Sky_Render wrote:jstand wrote: If I recall correctly: Watts = volts * amps Therefore if your led is lower wattage it has higher resistance. So Sky and Ross ( in his first post) had the right area about putting it in parallel with the bulb to lower the resistance. That makes the calculation a little more complicated, but readily available online ( iPhone doesn't do well with math formulas). But is your time to modify the harness really worth less that the $20 for the flasher? Especially after buying the bulbs?No. Resistors are rated in ohms (the resistance) and a wattage they can safely handle. So, a 5 ohm resistor rated at 5 watts can safely handle 5 watts of heat dissipation. A 5 ohm resistor rated at 25 watts can safely handle 25 watts of heat dissipation. You must select a resistor of the correct resistance and a high enough wattage to handle the current you're putting through it. As for wiring the resistor in series, this is correct in some applications, but not this one. The LED bulbs are designed for use in 12-Volt systems. You're not trying to limit the current going to the LED, which is what you're doing if wiring in series. Instead, you're trying to match the impedance that the blinker circuit "sees." That's why you wire the resistor in parallel--to make the blinker circuit "think" there's still a bulb there.

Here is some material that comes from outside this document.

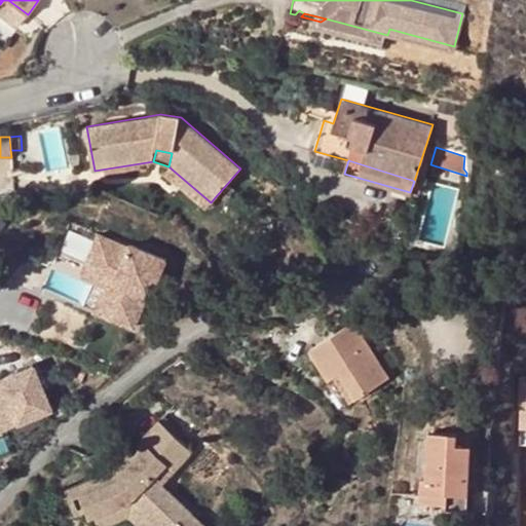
[(233,191),(226,185),(217,195),(225,201),(233,191)]
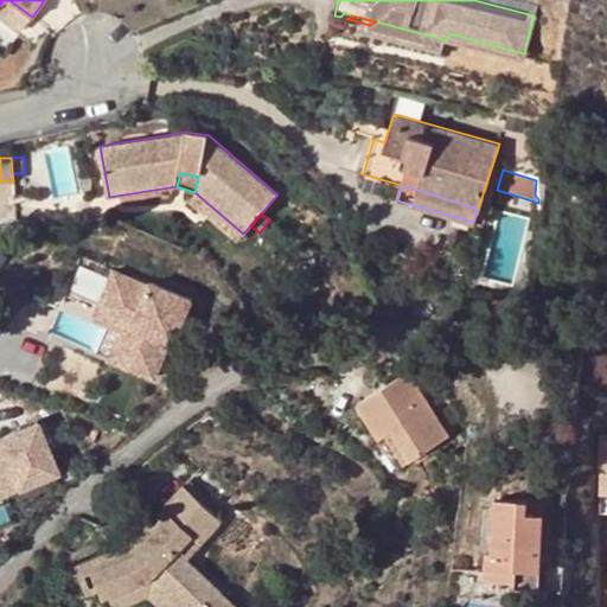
[(147,288),(112,274),(96,312),(132,326),(117,364),(155,379),(171,342),(173,343),(190,301),(148,285),(147,288)]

I understand you are trying to match the impedance in the circuit as seen by the flasher.
What i was getting at it is if the LED consumes a lower wattage ( and I think the source of confusion, not the rating as you mentioned) than the incandescent, then the impedance is higher since the voltage is 12 volts in both cases.
If you know the wattage of the bulb that was taken out, then substituting current*resistance for volts in the formula in my post can be used to determine the impedance normally there with an incandescent bulb.
Then if you need more impedance ( and/ or current limiting) the resistor goes in series, if you need less it goes in parallel.